4.3. Precedent Transactions Analysis
Precedent transactions analysis, sometimes called comparable transactions analysis, focuses on recent mergers and acquisitions. Unlike comparable companies analysis, precedent transactions analysis uses actual transaction prices—what acquirers have really paid for similar companies. An exception is transactions in which both the acquirer and target were private companies, in which case the transaction price may need to be estimated.
These amounts will include any control premium that the buyer paid. A control premium is the amount over market value that a company’s acquirer pays for the privilege of gaining control over the company. Because precedent transaction multiples reflect control premiums, the multiples typically yield higher valuations than those of other valuation methods. In other words, the valuation range won’t just represent the value of the company, but rather the value plus a control premium. For this reason, precedent transactions analysis is appropriate for mergers and acquisitions, but not for IPOs.
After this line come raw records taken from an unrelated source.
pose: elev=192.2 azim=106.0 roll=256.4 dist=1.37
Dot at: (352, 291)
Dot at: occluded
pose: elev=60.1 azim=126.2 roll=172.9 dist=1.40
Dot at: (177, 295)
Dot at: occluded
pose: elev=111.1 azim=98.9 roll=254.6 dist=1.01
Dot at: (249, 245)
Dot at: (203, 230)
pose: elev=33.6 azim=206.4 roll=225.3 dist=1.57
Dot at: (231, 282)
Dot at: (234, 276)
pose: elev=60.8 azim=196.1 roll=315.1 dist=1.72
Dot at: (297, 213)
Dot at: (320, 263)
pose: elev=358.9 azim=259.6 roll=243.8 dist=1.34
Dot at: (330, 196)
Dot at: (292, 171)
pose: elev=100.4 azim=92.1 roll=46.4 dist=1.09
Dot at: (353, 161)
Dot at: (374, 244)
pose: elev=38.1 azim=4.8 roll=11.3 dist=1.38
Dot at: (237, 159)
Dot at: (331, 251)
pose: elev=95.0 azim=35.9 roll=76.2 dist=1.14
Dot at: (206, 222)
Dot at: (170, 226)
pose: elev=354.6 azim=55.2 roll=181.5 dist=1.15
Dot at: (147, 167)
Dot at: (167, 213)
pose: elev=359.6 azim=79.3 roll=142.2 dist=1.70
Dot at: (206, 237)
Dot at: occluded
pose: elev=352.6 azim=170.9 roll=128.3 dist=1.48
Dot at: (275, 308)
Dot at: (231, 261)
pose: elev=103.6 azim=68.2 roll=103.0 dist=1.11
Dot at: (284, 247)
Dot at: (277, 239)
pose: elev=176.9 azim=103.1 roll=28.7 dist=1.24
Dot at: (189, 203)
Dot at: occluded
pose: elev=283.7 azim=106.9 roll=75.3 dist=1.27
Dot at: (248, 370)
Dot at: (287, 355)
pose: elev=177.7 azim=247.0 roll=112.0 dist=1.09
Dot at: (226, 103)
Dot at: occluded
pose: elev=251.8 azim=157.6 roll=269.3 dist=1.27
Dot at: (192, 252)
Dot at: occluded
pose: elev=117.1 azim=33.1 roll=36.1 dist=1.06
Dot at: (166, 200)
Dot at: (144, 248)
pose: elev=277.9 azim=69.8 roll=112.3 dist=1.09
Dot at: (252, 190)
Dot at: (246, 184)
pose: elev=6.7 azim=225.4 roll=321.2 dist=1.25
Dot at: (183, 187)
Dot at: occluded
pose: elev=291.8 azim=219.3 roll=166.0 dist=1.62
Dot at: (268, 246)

A precedent transactions analysis includes the following steps:
Step 1: Identify a group of relevant precedent transactions. Like a comparable companies analysis, a precedent transactions analysis should begin with collecting as much data on the target company as possible, in order to develop a thorough understanding of the company. Depending on whether you’re evaluating the fairness of an acquisition offer that has already been made, or estimating the cost of a hypothetical acquisition, you might or might not know what the control premium is for the target company. If not, you will wind up comparing the target company’s actual EV or equity value, with no control premium, to a range of implied EVs or equity values that do include control premiums. This comparison may give you a rough idea of what the control premium “should” be.